The hard truth is that Spokane and the state are woefully underprepared to manage this coming “silver tsunami” of older Americans.
Today in Spokane, more than 2,700 individuals receive home care services through the Washington Department of Social and Health Services. That number is only going to increase. So who provides care for this burgeoning population?
Washington already has a 45,000-plus-person workforce of home care providers. But state budget cuts and low wages have hit this workforce hard.
Statewide, one in five people who care for seniors and people with disabilities lives in poverty, making barely more than $10 per hour on average. Up to one-half will be forced to leave the field this year, according to recent reports. This high turnover not only increases costs but also will make it increasingly difficult to recruit enough caregivers to care for the growing senior population in our state.

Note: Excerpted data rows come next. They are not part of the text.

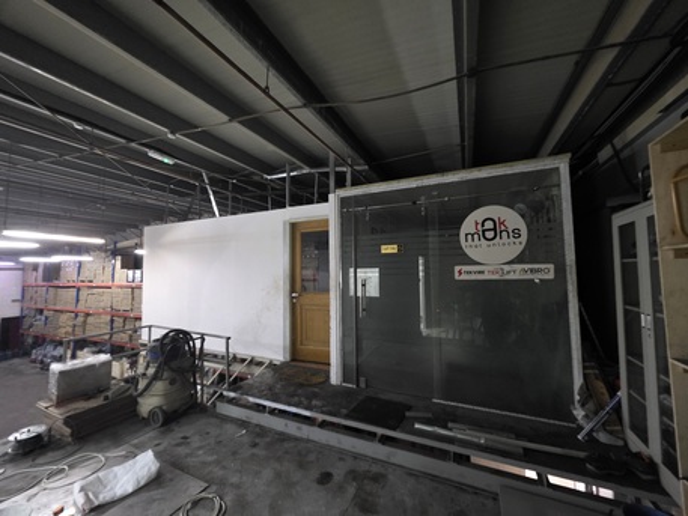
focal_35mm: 13
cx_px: 344
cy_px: 258
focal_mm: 2.2
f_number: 1.9
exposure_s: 1/33.3
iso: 1000
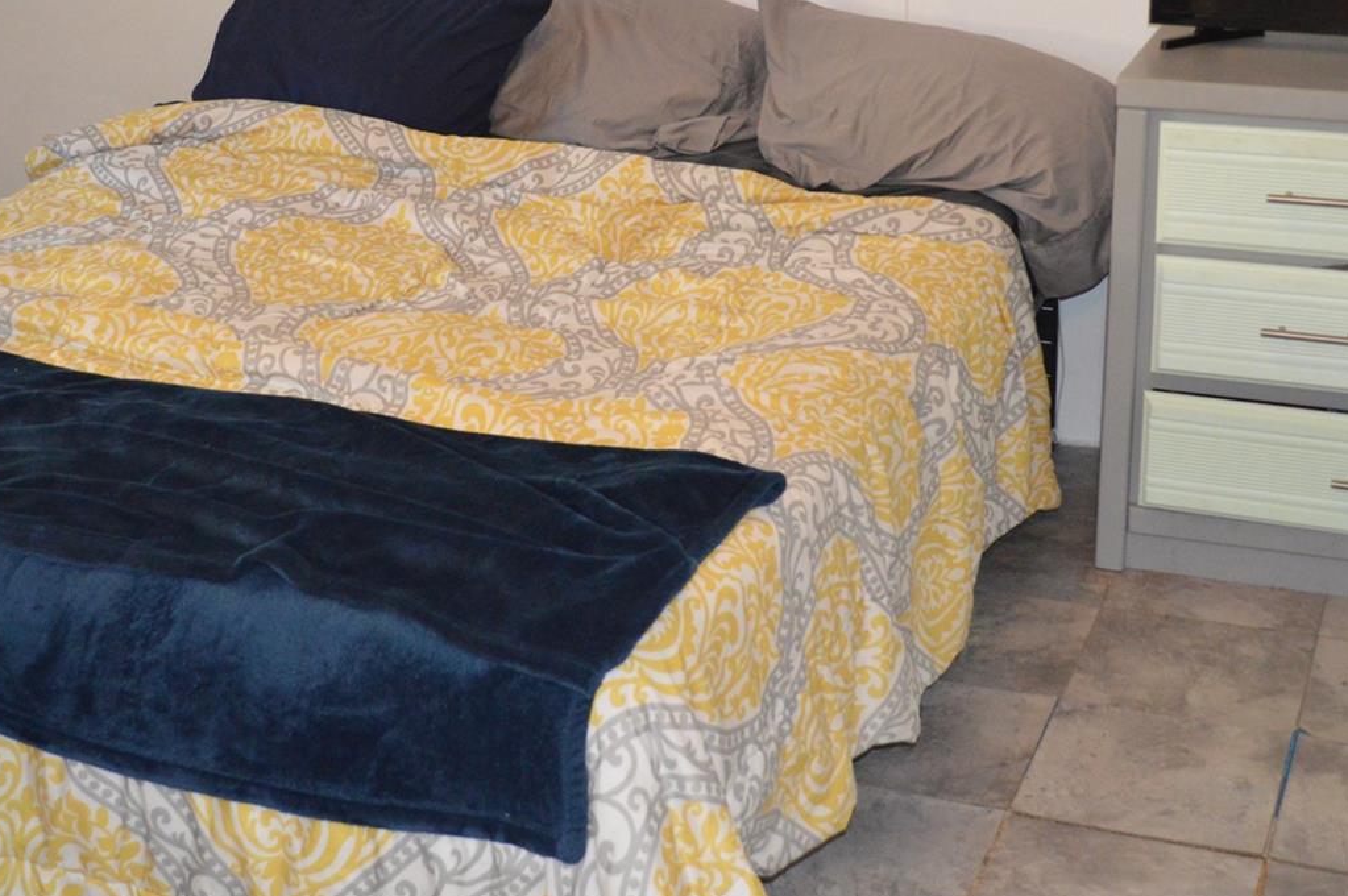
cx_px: 615
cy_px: 235
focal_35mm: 61
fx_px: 2282
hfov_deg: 32.9
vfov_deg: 22.0
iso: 2200
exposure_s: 1/60
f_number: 4.2
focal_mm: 26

Demand for long-term care will increase by 56 percent over the next 20 years, meaning the state will need an estimated 35,000 more home-care workers. Without proper wages and training, the burden to the state and our community will be devastating.
Increased use of home- and community-based alternatives to meet long-term care needs has saved more than $3.34 billion since 1996. But over the past several years, the Legislature has targeted the long-term-care system for budget cuts, slashing more than 14 percent of home-care hours for vulnerable clients, eliminating quality training standards and sending even more home-care workers into poverty.
Most workers leaving home care say they want a job that has career-advancement and skill-development opportunities. Increased training standards required under voter-approved Initiative 1163 are steps in the right direction. When and if the Legislature passes a final budget this year, it hopefully will include modest improvements for home care workers.
Still, we are all stuck with the reality that we are woefully unprepared for the projected increases in the senior population and demand for long-term-care services.
According to a 2012 report prepared by Service Employees International Union Healthcare 775NW, the state’s long-term care workers union, “The level of poverty among Washington’s home-care worker households is 6.6 percent higher than the national average and 9.1 percent higher than the statewide average.”
This isn’t a recipe for meeting the future workforce demand and ensuring quality care, so Caring Across Generations is working nationally to ensure quality care is there.
The Spokesman-Review has pointed to the need to adopt long-term reforms to create a sustainable, caring community. Few challenges are more pressing than the growing senior population and the demand it will place on long-term-care services.
Jon Snyder is a member of the Spokane City Council.